Essas palavras e o toque gentil de seus dedos fizeram Samantha relaxar, mas foi por pouco tempo. Não gostou nada do tom paternalista de sua voz quando falou:
— Enquanto isso, você será uma boa menina, não é?
— Farei o meu trabalho. É por isso que vim para cá.
— É um alívio saber que não está pensando em desistir de tudo e tomar o primeiro avião para casa.
— Não sou do tipo que desiste tão facilmente. Além do mais, a experiência nesta ilha será muito importante para minha carreira.
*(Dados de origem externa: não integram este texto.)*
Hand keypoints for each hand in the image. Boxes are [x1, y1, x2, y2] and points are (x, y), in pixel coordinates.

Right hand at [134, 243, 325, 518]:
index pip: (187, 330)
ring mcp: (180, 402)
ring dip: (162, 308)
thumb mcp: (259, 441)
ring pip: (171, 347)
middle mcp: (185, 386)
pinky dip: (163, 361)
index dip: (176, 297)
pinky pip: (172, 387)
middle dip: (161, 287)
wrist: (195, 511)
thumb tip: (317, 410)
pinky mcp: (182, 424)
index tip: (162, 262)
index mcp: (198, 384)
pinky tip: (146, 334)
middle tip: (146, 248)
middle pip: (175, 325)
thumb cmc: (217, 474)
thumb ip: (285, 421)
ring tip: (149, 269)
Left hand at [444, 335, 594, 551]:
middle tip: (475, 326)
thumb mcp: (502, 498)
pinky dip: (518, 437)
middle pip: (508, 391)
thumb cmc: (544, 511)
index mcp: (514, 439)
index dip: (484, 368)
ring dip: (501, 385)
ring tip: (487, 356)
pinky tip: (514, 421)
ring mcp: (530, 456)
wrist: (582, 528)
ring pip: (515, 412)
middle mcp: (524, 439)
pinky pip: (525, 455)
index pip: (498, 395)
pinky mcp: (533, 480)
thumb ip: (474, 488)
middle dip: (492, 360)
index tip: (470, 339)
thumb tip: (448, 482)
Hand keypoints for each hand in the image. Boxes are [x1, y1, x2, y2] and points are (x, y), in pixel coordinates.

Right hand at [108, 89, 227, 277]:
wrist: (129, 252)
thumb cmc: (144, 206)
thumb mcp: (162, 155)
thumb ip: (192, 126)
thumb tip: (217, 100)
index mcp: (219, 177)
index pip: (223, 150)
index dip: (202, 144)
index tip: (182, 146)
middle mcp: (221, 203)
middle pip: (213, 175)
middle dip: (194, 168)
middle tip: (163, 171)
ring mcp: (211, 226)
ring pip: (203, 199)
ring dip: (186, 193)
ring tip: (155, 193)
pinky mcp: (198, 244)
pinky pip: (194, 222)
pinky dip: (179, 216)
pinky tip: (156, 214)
— Muito bem. — Ficou calado como se esperasse o próximo passo de Samantha e andou novamente até a porta. — Ouvi dizer que parte de sua bagagem ainda não chegou.
— É verdade. Outra surpresa que tive em minha chegada triunfal.
— Sua bagagem estará aqui amanhã — Christopher garantiu, ignorando o tom sarcástico das palavras de Samantha. — A menos que precise de alguma coisa hoje.
— Não, posso esperar até amanhã. Onde foi que encontrou a bagagem? Está tudo bem?
— Aparentemente, se extraviou no caminho e a encontrei ontem por acaso, num depósito na ilha de Halekai. Trouxe tudo no meu avião. Calculei que não gostaria de esperar mais algumas semanas pelo barco.
— Muito obrigada. — Samantha não conseguia pensar em mais nada para dizer, perturbada com aquele homem parado bem na sua frente.
— Bem, então, até amanhã...
— Até amanhã.
— Samantha... — Christopher continuou parado e ela ergueu a cabeça a tempo de vê-lo se inclinar para tocar seus lábios num beijo rápido, sem lhe dar chance de reagir. — Seja bem-vinda a Boa Providência.
Antes que Samantha pudesse se recobrar do choque, Girard saiu. Era um homem estranho e, apesar do controle que parecia ter sobre os habitantes da ilha, era claro que não tinha explicação para aquele ato de vandalismo na clínica. No entanto, confiava em sua determinação para descobrir o que estava por trás daquilo.
Com o olhar perdido na rua vazia, Samantha passou os dedos pelos lábios, consciente do intenso poder de atração daquele homem. Jamais imaginaria uma saudação de boas-vindas tão perturbadora para o início de sua nova vida. Aceitara aquele emprego motivada pelo espírito de aventura e pelo desejo de ser útil. Agora sabia que teria mais aventuras do que esperava... e de outro tipo.